This time from Jennifer (ponderosa).
Think of the plants (trees, flowers, etc) which grow within 50 yards of your home. Which is your favorite?
Port Jackson Fig, Ficus rubiginos. This is a big tree (as tall as our three story house) that grows in our very tiny backyard (big enough for two cars to park in if you jammed them in). We have a love hate relationship with this tree. It’s a beautiful tree (heritage listed!) but one that sheds leaves, fruit, and (because the tree is there) bat droppings all over our backyard all year round. The picture isn’t our tree, but shows how this tree loves to grow out of rocks, and the side of walls. There’s a little one trying to grow out of our neighbour’s garage wall, which will cause some damage eventually.
Is any portion of this plant edible in any form? Can you boil the root, eat the berries, make tea from the leaves?
I had never even thought about this before the meme, but found a link that says that the fruit is edible. Certainly the bats love it.
Can you use any portion of this plant to make something that would be truly useful for you? Alternately, can you use any portion of this plant to make something just for fun, just one time?

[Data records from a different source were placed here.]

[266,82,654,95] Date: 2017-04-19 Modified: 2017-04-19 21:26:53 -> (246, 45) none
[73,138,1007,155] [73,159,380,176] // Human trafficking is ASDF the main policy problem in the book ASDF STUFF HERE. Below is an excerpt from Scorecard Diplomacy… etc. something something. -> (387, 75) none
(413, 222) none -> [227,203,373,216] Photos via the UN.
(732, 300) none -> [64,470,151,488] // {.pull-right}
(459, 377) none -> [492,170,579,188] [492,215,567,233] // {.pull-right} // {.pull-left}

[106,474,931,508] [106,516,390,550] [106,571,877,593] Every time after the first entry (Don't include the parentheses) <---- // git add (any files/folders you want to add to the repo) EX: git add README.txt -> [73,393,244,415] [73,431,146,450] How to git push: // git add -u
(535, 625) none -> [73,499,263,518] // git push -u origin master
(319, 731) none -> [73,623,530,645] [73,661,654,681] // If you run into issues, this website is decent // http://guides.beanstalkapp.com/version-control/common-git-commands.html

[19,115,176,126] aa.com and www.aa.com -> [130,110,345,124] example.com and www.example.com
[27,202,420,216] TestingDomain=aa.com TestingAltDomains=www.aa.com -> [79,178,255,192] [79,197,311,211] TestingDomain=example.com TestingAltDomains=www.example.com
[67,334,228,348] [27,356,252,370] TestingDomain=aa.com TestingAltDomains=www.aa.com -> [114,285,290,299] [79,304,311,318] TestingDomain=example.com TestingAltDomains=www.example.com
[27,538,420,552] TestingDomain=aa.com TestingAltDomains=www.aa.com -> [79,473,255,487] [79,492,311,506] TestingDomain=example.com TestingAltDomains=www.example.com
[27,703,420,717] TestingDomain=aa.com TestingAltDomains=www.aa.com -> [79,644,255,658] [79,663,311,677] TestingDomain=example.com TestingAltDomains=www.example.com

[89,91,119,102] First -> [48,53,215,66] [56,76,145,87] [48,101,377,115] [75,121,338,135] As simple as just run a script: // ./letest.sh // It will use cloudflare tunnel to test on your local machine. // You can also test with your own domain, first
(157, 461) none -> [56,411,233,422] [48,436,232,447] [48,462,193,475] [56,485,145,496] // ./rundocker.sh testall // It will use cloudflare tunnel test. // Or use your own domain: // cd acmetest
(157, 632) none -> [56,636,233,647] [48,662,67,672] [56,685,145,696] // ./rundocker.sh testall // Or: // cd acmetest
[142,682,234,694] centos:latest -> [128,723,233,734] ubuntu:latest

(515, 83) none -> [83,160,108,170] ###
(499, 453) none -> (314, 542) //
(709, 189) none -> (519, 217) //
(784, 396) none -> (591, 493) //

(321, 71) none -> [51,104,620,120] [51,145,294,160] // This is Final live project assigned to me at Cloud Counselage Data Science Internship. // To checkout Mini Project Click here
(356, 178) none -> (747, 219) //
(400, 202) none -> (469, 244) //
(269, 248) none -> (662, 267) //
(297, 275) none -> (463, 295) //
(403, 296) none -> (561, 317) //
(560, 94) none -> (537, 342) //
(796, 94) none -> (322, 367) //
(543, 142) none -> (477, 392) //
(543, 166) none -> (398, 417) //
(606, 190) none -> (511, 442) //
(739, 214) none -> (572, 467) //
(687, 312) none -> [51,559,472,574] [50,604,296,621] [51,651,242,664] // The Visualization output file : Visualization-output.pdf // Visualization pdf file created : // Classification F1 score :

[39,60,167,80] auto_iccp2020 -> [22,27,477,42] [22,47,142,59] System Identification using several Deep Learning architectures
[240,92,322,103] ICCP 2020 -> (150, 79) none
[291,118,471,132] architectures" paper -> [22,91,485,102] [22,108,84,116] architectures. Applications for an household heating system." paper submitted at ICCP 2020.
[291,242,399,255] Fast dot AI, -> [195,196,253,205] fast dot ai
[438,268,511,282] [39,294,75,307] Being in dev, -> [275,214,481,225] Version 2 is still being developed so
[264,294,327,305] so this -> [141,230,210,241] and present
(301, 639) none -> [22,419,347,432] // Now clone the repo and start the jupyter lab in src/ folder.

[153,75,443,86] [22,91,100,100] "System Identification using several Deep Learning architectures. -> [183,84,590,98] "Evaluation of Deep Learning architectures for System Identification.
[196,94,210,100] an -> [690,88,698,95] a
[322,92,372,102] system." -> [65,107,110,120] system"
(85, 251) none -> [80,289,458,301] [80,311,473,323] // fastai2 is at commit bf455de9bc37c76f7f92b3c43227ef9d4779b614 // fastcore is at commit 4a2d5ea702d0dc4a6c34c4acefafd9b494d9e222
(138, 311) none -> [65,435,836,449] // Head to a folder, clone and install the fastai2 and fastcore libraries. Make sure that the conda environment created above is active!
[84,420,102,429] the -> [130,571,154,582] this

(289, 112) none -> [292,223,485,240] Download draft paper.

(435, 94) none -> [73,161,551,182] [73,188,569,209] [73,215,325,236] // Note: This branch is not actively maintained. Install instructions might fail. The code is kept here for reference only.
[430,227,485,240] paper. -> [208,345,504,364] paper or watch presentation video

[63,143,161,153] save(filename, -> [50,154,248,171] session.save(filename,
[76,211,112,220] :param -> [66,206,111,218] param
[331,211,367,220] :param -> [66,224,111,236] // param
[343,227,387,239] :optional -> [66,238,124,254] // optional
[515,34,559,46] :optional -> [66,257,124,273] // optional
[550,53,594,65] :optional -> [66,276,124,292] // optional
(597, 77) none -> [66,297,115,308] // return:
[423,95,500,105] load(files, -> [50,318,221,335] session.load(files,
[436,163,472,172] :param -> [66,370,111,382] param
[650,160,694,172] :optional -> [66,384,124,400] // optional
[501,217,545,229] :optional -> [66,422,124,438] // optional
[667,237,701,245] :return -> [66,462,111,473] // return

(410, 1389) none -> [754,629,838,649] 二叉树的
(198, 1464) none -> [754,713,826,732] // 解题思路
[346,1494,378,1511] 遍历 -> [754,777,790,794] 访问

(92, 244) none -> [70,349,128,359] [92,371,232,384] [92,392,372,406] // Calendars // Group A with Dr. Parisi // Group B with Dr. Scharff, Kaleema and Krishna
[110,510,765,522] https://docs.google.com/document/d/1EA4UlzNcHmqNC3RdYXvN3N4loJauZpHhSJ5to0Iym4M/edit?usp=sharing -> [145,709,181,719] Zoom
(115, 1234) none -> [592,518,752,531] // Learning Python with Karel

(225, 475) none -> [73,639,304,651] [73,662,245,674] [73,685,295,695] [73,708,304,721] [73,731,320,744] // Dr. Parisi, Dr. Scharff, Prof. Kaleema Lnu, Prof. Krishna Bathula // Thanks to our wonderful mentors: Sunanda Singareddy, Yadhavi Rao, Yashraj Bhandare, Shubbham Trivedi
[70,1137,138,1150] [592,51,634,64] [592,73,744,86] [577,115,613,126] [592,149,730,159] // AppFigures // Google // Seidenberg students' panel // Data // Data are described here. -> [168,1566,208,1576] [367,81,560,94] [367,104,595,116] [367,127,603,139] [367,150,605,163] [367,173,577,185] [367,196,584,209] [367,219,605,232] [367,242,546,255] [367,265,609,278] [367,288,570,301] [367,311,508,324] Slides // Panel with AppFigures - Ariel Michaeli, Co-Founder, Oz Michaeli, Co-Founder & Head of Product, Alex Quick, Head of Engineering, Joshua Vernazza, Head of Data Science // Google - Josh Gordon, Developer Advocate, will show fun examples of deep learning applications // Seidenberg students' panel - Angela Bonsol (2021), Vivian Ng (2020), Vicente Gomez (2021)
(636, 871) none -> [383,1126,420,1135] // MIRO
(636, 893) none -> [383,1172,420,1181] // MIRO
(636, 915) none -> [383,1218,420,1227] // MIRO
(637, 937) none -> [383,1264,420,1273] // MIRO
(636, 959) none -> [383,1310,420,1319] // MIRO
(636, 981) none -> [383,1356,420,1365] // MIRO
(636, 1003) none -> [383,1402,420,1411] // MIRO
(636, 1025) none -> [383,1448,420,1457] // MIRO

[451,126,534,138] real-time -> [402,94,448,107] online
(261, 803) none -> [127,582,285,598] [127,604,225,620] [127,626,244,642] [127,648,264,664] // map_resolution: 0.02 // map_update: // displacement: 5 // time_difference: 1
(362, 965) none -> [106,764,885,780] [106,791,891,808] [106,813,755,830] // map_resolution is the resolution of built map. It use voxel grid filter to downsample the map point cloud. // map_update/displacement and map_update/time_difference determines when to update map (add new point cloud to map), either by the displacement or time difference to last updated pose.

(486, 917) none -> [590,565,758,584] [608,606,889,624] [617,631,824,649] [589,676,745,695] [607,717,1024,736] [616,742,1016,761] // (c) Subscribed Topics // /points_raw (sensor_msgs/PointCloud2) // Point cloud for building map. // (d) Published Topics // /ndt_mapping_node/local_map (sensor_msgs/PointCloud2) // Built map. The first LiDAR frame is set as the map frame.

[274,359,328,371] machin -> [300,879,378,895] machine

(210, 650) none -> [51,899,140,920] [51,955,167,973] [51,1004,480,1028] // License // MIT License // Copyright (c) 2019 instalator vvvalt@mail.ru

From the same link, aboriginal people in Sydney used it in many ways. The inner bark of many fig species was used to make twine for dilly bags and fishing nets. The timber of figs is soft and spongy and was relatively easy to work into coolamons, shields, and even dug-out canoes. Fire was also made by twirling a sharpened hardwood stick between the hands against the softer dead fig wood. The milky sap of figs was used as a natural latex to cover wounds.
Can this plant survive on the groundwater available to it, or does it need to be watered?
It survives on its own – it’s native to this area, and we’ve never watered our garden much, even before water restrictions made that difficult.
Do you see any other creatures — birds or bees or squirrels — using this plant?
I also found out from researching this post that it is pollinated by a wasp (which I didn’t know, and have never seen). The thing I like about this tree is that it is visited by fruit bats. We live on the straight line that the bats fly every night between the Botanic Gardens in the centre of Sydney and the northern suburbs, so it’s a snack stop on the way. There are often birds in it also – mynahs (not native) and magpies.
What does this plant look like right now, during this season and at the time of day you’re writing?
It’s 20 January around 7am. It’s not flowering or fruiting at the moment. The leaves stay year round (like all Australian natives), and there aren’t any birds right now (probably because of the lack of fruit).